• **ZU LÖSENDE AUFGABEN**:
a. Gib aus dem Text zu den Buchempfehlungen den Abschnitt wieder, der mit "Kurt Vonnegut ist" beginnt und bis "des Autors entscheidend." reicht. Ersetze darin "Schriftsteller" durch "Autor".
b. Als was arbeitet Harald Weinrich laut dem Text zu den Buchempfehlungen?

• **TEXT ZUM LESEN**:
Harald Weinrich: Lethe. Kunst und Kritik des Vergessens.
Dieses Buch beschäftigt Hubert von Goisern seit mehreren Jahren immer wieder. Es trifft etwas, was ihm nahegeht. Kein Wunder, bildet für Harald Weinrich das Vergessen doch eine Voraussetzung für schöpferische Tätigkeit überhaupt. Wie soll einer, der nicht seine Vorbilder abstreift, selbst jemals Kunst schaffen? Eine ständige Anhäufung von Wissen finde statt, sagt Hubert von Goisern, dabei sei es genauso wichtig, dass man Dinge vergessen dürfe, um Platz zu machen für etwas anderes. Harald Weinrich arbeitet als Literaturwissenschafter und Linguist, der ohne den Jargon der Wissenschaft auskommt und sich auf die Kunst des packenden Erzählens vertrackter Zusammenhänge versteht.

Kurt Vonnegut: Der taubenblaue Drache. Erzählungen. Aus dem Amerikanischen und mit Glossar von Harry Rowohlt.
Kurt Vonnegut ist für Hubert von Goisern wichtig, weil er für ihn einen Typus von Schriftsteller verkörpert, der zeigt, dass die USA noch nicht verloren sind. Es gibt ein paar Leute, die nicht in imperialistischer Selbstgewissheit "über andere Länder drüberfahren", sondern wie Vonnegut sich lustig machen über die amerikanische Mentalität und Lebensweise. Was soll man lesen von ihm? Vielleicht diesen Band, in dem sich Vonnegut u. a. an seine Erfahrungen als Kriegsgefangener in Deutschland erinnert, als er die Bombardierung Dresdens erlebte. Diese Beobachtungen prägten die Weltsicht des Autors entscheidend.

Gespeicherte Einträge
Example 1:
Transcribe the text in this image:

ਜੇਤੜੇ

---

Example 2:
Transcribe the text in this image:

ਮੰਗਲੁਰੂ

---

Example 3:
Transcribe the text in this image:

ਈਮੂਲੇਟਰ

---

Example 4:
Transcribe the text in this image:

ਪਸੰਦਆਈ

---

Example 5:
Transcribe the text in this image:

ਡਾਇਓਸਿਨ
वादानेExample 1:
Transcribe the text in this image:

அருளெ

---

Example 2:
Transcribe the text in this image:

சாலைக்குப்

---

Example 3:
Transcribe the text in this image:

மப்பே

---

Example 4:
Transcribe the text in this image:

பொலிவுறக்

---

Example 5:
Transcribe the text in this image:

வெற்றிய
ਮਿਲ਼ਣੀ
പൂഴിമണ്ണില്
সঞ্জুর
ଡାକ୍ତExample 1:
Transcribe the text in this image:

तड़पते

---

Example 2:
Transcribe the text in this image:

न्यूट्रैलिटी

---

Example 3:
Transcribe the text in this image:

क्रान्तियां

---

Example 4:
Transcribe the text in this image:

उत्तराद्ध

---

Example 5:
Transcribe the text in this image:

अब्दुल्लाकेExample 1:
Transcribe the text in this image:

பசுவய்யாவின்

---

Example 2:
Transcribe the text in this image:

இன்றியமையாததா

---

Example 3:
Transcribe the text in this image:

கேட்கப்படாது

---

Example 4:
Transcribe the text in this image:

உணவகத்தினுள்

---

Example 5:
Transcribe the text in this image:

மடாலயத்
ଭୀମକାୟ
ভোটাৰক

--

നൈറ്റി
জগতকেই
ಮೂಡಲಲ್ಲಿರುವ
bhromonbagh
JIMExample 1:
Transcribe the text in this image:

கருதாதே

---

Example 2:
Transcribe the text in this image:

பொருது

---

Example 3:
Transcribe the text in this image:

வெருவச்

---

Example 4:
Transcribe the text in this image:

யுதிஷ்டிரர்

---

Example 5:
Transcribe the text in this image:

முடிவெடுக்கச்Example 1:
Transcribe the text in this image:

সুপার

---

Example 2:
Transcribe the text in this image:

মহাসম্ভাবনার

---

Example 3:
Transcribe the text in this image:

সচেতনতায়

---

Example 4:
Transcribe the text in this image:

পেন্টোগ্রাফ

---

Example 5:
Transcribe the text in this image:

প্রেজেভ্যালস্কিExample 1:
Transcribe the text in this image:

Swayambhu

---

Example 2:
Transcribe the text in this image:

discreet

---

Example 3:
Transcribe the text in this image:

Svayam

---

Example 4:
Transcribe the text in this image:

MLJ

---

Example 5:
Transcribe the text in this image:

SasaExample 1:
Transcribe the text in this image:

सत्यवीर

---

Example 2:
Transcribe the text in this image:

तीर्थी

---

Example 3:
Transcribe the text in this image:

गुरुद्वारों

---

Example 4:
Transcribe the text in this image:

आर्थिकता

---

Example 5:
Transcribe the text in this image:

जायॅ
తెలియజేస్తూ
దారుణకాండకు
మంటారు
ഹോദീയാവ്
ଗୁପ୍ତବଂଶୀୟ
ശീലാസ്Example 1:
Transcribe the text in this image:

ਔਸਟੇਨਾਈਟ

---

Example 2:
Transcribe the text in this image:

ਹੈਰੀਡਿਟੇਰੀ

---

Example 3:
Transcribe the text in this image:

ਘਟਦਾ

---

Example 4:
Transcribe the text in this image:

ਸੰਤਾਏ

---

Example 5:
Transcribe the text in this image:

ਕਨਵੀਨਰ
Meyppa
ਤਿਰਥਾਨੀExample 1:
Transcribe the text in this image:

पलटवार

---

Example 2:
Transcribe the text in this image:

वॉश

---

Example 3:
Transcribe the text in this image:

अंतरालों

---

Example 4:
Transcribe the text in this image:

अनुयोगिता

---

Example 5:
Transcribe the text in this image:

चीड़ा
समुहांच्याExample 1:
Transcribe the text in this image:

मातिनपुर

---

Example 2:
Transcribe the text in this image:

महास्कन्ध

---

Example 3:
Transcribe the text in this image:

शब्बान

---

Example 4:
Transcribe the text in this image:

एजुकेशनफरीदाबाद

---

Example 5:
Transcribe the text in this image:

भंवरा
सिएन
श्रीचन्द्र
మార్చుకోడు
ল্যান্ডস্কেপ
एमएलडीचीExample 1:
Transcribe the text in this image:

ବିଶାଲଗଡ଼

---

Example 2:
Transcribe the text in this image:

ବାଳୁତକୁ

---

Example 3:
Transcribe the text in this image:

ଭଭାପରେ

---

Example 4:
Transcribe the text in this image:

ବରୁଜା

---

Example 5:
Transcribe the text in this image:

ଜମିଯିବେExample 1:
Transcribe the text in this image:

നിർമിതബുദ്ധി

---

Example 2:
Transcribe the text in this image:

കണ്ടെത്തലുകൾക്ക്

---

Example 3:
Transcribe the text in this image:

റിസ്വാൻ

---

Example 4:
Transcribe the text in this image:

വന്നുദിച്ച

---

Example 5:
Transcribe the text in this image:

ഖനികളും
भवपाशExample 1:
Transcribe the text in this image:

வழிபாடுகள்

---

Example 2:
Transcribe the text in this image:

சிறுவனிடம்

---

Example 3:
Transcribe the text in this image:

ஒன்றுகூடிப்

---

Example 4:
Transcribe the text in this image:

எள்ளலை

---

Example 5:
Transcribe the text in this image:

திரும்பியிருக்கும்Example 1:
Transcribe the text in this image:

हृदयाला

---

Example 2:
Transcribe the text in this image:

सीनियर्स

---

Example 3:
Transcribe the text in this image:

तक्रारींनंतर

• **GELÖSTE AUFGABEN**:
a.
Kurt Vonnegut ist für Hubert von Goisern wichtig, weil er für ihn einen Typus von Autor verkörpert, der zeigt, dass die USA noch nicht verloren sind. Es gibt ein paar Leute, die nicht in imperialistischer Selbstgewissheit "über andere Länder drüberfahren", sondern wie Vonnegut sich lustig machen über die amerikanische Mentalität und Lebensweise. Was soll man lesen von ihm? Vielleicht diesen Band, in dem sich Vonnegut u. a. an seine Erfahrungen als Kriegsgefangener in Deutschland erinnert, als er die Bombardierung Dresdens erlebte. Diese Beobachtungen prägten die Weltsicht des Autors entscheidend.

b. Als Literaturwissenschafter und Linguist.